**Data**
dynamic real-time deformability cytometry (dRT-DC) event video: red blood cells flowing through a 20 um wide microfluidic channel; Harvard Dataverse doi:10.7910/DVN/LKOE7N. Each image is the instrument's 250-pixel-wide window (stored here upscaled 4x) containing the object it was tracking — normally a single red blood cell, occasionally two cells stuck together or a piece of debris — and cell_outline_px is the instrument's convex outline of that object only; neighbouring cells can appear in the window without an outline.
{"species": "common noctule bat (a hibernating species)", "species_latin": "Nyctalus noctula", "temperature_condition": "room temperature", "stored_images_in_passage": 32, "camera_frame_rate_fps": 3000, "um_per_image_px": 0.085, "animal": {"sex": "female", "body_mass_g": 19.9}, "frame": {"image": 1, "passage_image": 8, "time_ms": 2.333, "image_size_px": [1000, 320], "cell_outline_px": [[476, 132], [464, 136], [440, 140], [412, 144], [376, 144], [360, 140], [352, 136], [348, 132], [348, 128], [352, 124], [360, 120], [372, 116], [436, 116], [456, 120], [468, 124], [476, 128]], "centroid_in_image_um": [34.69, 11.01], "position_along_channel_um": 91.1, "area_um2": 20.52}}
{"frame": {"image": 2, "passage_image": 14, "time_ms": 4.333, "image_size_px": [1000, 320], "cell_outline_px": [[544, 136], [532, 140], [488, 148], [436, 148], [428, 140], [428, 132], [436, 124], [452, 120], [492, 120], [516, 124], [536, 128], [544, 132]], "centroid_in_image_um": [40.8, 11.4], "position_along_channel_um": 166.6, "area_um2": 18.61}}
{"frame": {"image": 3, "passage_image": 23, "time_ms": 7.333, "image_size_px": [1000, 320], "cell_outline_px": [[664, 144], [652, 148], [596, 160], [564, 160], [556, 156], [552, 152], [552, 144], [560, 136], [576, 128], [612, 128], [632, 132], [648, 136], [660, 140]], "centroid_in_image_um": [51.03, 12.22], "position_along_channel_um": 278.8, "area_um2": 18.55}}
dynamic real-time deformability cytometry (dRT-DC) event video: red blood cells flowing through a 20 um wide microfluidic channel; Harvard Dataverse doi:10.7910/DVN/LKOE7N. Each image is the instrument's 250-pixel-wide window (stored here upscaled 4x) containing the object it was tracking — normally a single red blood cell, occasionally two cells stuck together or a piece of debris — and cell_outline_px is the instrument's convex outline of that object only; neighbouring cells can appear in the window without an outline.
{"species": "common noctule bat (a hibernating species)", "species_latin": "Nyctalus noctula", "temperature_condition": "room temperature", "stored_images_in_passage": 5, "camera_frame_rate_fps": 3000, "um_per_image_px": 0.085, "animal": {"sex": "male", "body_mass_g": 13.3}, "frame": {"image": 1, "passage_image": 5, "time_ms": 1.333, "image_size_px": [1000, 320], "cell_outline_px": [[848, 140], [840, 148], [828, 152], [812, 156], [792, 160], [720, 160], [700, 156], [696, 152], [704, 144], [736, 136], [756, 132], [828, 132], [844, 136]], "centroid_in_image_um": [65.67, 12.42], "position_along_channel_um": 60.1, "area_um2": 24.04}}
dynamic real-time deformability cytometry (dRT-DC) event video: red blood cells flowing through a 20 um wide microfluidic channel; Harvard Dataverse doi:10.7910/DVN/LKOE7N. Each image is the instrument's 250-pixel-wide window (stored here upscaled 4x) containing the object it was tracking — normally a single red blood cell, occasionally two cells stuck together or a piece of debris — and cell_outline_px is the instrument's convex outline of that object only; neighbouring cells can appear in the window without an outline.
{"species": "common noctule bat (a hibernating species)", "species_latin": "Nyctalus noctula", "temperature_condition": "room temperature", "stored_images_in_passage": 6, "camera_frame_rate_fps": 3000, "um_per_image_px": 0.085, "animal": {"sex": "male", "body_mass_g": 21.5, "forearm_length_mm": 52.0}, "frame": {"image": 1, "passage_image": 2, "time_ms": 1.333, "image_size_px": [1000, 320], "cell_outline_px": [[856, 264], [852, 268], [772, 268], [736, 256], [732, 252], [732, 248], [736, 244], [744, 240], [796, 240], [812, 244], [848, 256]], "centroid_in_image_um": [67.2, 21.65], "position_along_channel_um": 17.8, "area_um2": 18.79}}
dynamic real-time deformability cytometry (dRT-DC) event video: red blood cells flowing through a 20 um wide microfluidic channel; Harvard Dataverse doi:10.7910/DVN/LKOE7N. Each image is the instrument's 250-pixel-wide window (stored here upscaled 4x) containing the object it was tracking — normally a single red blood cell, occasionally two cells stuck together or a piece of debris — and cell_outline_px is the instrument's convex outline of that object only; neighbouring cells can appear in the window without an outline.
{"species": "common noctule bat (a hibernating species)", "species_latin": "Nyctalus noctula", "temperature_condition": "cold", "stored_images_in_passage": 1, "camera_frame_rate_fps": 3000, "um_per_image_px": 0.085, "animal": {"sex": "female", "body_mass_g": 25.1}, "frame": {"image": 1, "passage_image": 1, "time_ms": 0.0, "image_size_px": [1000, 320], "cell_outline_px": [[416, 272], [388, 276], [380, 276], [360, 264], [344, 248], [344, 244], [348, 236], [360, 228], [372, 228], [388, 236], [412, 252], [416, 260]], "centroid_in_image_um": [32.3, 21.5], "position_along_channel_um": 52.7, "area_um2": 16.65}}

**Task goal**
Extract each entry in full and write it down exactly.

**Solution**
dynamic real-time deformability cytometry (dRT-DC) event video: red blood cells flowing through a 20 um wide microfluidic channel; Harvard Dataverse doi:10.7910/DVN/LKOE7N. Each image is the instrument's 250-pixel-wide window (stored here upscaled 4x) containing the object it was tracking — normally a single red blood cell, occasionally two cells stuck together or a piece of debris — and cell_outline_px is the instrument's convex outline of that object only; neighbouring cells can appear in the window without an outline.
{"species": "common noctule bat (a hibernating species)", "species_latin": "Nyctalus noctula", "temperature_condition": "room temperature", "stored_images_in_passage": 32, "camera_frame_rate_fps": 3000, "um_per_image_px": 0.085, "animal": {"sex": "female", "body_mass_g": 19.9}, "frame": {"image": 1, "passage_image": 8, "time_ms": 2.333, "image_size_px": [1000, 320], "cell_outline_px": [[476, 132], [464, 136], [440, 140], [412, 144], [376, 144], [360, 140], [352, 136], [348, 132], [348, 128], [352, 124], [360, 120], [372, 116], [436, 116], [456, 120], [468, 124], [476, 128]], "centroid_in_image_um": [34.69, 11.01], "position_along_channel_um": 91.1, "area_um2": 20.52}}
{"frame": {"image": 2, "passage_image": 14, "time_ms": 4.333, "image_size_px": [1000, 320], "cell_outline_px": [[544, 136], [532, 140], [488, 148], [436, 148], [428, 140], [428, 132], [436, 124], [452, 120], [492, 120], [516, 124], [536, 128], [544, 132]], "centroid_in_image_um": [40.8, 11.4], "position_along_channel_um": 166.6, "area_um2": 18.61}}
{"frame": {"image": 3, "passage_image": 23, "time_ms": 7.333, "image_size_px": [1000, 320], "cell_outline_px": [[664, 144], [652, 148], [596, 160], [564, 160], [556, 156], [552, 152], [552, 144], [560, 136], [576, 128], [612, 128], [632, 132], [648, 136], [660, 140]], "centroid_in_image_um": [51.03, 12.22], "position_along_channel_um": 278.8, "area_um2": 18.55}}
dynamic real-time deformability cytometry (dRT-DC) event video: red blood cells flowing through a 20 um wide microfluidic channel; Harvard Dataverse doi:10.7910/DVN/LKOE7N. Each image is the instrument's 250-pixel-wide window (stored here upscaled 4x) containing the object it was tracking — normally a single red blood cell, occasionally two cells stuck together or a piece of debris — and cell_outline_px is the instrument's convex outline of that object only; neighbouring cells can appear in the window without an outline.
{"species": "common noctule bat (a hibernating species)", "species_latin": "Nyctalus noctula", "temperature_condition": "room temperature", "stored_images_in_passage": 5, "camera_frame_rate_fps": 3000, "um_per_image_px": 0.085, "animal": {"sex": "male", "body_mass_g": 13.3}, "frame": {"image": 1, "passage_image": 5, "time_ms": 1.333, "image_size_px": [1000, 320], "cell_outline_px": [[848, 140], [840, 148], [828, 152], [812, 156], [792, 160], [720, 160], [700, 156], [696, 152], [704, 144], [736, 136], [756, 132], [828, 132], [844, 136]], "centroid_in_image_um": [65.67, 12.42], "position_along_channel_um": 60.1, "area_um2": 24.04}}
dynamic real-time deformability cytometry (dRT-DC) event video: red blood cells flowing through a 20 um wide microfluidic channel; Harvard Dataverse doi:10.7910/DVN/LKOE7N. Each image is the instrument's 250-pixel-wide window (stored here upscaled 4x) containing the object it was tracking — normally a single red blood cell, occasionally two cells stuck together or a piece of debris — and cell_outline_px is the instrument's convex outline of that object only; neighbouring cells can appear in the window without an outline.
{"species": "common noctule bat (a hibernating species)", "species_latin": "Nyctalus noctula", "temperature_condition": "room temperature", "stored_images_in_passage": 6, "camera_frame_rate_fps": 3000, "um_per_image_px": 0.085, "animal": {"sex": "male", "body_mass_g": 21.5, "forearm_length_mm": 52.0}, "frame": {"image": 1, "passage_image": 2, "time_ms": 1.333, "image_size_px": [1000, 320], "cell_outline_px": [[856, 264], [852, 268], [772, 268], [736, 256], [732, 252], [732, 248], [736, 244], [744, 240], [796, 240], [812, 244], [848, 256]], "centroid_in_image_um": [67.2, 21.65], "position_along_channel_um": 17.8, "area_um2": 18.79}}
dynamic real-time deformability cytometry (dRT-DC) event video: red blood cells flowing through a 20 um wide microfluidic channel; Harvard Dataverse doi:10.7910/DVN/LKOE7N. Each image is the instrument's 250-pixel-wide window (stored here upscaled 4x) containing the object it was tracking — normally a single red blood cell, occasionally two cells stuck together or a piece of debris — and cell_outline_px is the instrument's convex outline of that object only; neighbouring cells can appear in the window without an outline.
{"species": "common noctule bat (a hibernating species)", "species_latin": "Nyctalus noctula", "temperature_condition": "cold", "stored_images_in_passage": 1, "camera_frame_rate_fps": 3000, "um_per_image_px": 0.085, "animal": {"sex": "female", "body_mass_g": 25.1}, "frame": {"image": 1, "passage_image": 1, "time_ms": 0.0, "image_size_px": [1000, 320], "cell_outline_px": [[416, 272], [388, 276], [380, 276], [360, 264], [344, 248], [344, 244], [348, 236], [360, 228], [372, 228], [388, 236], [412, 252], [416, 260]], "centroid_in_image_um": [32.3, 21.5], "position_along_channel_um": 52.7, "area_um2": 16.65}}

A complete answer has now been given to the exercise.